=== Goal of the exercise ===
Read through the data, and wherever a line holds the word "Silkscreen", write that line out.
Segment Start: Dataset records
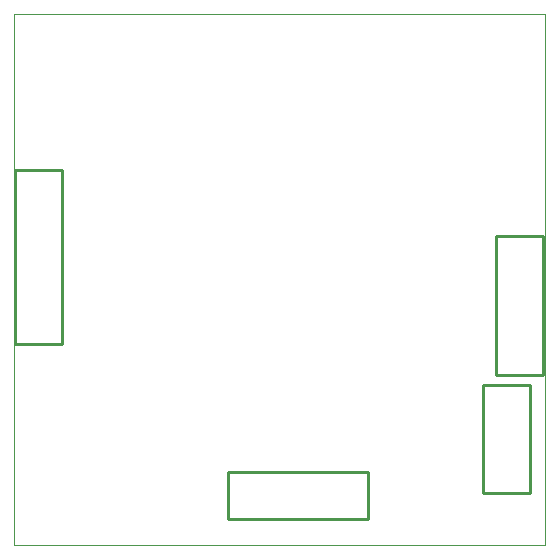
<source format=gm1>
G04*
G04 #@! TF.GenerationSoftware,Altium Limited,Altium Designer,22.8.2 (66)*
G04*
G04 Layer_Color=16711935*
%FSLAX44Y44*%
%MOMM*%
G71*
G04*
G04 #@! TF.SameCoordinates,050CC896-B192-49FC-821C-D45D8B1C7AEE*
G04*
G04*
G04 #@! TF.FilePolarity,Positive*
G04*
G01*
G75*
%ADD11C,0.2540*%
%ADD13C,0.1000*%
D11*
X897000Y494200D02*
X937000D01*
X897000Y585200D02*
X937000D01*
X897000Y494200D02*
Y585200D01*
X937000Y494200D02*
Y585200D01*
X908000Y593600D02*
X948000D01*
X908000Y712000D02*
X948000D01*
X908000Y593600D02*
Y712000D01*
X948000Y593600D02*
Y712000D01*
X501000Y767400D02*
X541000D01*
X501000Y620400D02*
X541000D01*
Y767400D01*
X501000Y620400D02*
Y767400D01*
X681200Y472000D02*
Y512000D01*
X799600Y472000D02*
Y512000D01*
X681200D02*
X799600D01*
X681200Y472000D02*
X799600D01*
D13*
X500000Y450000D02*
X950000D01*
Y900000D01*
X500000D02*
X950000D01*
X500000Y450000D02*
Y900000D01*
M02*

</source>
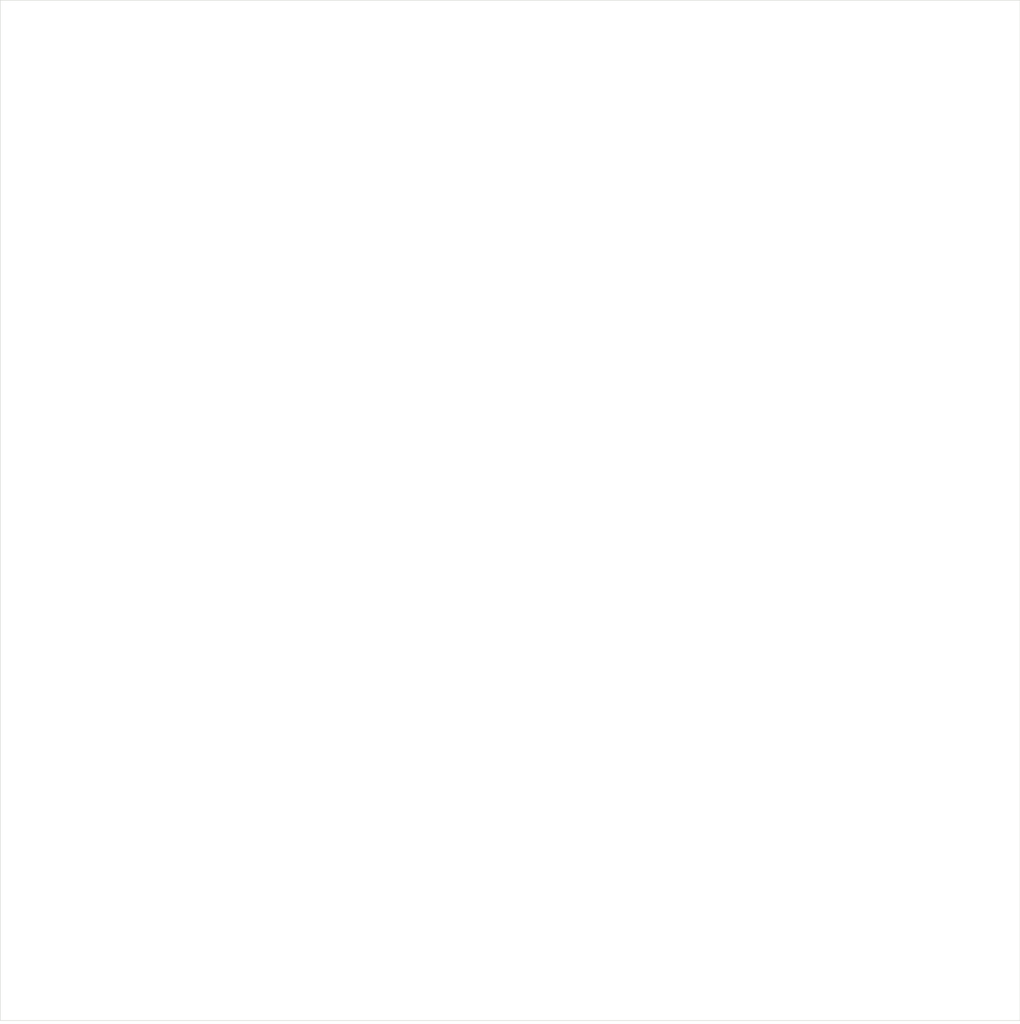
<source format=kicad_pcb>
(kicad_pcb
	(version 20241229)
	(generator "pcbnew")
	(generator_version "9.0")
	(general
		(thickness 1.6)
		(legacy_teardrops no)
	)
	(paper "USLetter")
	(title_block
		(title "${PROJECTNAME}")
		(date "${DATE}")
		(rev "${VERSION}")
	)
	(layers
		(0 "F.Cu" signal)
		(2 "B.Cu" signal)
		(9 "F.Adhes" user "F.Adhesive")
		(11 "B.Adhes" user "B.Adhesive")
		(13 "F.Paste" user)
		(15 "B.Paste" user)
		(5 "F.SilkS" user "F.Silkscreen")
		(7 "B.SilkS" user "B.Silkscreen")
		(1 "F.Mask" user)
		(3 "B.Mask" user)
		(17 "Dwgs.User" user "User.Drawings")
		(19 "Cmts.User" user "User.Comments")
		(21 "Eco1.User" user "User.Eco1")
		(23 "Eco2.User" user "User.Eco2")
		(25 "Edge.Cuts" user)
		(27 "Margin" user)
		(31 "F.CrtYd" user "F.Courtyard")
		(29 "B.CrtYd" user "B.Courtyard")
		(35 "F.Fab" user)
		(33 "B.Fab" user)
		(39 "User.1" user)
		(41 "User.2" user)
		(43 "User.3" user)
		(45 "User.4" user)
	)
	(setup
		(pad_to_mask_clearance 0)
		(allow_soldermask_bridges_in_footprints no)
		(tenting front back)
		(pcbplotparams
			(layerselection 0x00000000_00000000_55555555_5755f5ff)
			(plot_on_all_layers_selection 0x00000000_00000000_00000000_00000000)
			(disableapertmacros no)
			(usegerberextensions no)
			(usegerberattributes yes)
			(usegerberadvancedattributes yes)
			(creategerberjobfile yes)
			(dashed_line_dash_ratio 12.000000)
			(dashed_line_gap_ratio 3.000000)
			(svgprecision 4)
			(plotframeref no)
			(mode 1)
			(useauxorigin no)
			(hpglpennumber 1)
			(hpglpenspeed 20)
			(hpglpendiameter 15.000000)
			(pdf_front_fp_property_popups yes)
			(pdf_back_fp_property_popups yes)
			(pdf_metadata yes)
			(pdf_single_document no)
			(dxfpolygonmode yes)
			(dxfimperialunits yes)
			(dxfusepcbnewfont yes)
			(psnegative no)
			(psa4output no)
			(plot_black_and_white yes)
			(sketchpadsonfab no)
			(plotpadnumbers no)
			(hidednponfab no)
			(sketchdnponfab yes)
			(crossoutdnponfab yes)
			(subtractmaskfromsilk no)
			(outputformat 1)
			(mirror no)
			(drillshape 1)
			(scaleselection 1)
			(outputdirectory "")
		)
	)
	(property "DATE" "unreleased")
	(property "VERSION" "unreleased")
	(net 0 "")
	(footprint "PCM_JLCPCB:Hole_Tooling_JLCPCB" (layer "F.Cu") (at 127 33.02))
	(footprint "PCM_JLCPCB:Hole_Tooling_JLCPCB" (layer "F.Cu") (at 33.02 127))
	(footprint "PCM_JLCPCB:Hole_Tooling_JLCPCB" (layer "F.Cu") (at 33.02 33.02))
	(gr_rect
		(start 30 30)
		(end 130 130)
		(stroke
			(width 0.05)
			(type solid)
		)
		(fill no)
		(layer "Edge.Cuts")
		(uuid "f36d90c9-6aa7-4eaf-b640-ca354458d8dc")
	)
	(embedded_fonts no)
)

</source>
Segment End: Dataset records
Segment Start: Dataset records
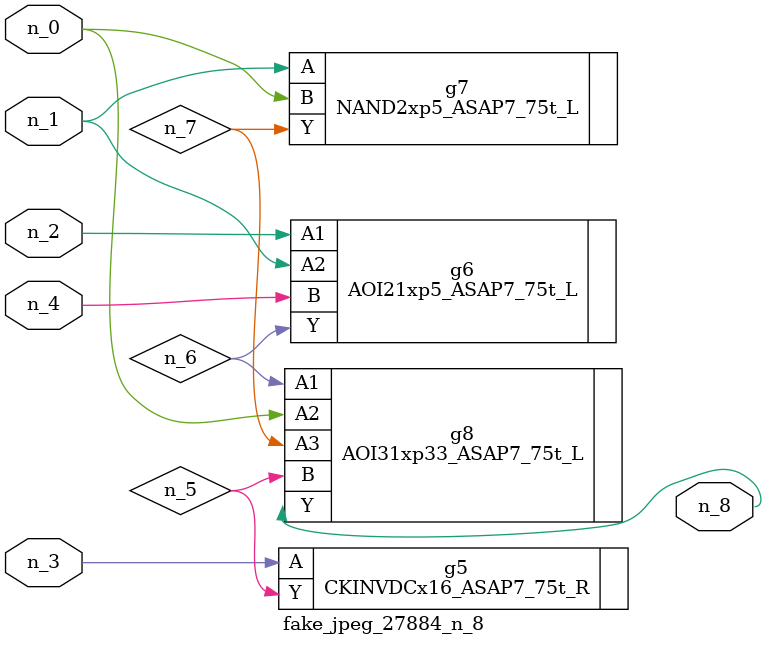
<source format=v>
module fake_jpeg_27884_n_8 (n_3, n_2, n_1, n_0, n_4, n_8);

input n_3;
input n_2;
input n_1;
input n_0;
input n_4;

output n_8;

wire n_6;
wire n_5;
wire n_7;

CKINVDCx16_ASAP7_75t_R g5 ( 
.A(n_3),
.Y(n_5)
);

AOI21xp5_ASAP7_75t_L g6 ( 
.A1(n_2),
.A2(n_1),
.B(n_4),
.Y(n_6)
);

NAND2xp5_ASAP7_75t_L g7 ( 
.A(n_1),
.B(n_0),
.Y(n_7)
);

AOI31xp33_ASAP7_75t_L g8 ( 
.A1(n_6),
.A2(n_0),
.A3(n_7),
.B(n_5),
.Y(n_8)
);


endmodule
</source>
Segment End: Dataset records
=== Solved problem ===
		(5 "F.SilkS" user "F.Silkscreen")
		(7 "B.SilkS" user "B.Silkscreen")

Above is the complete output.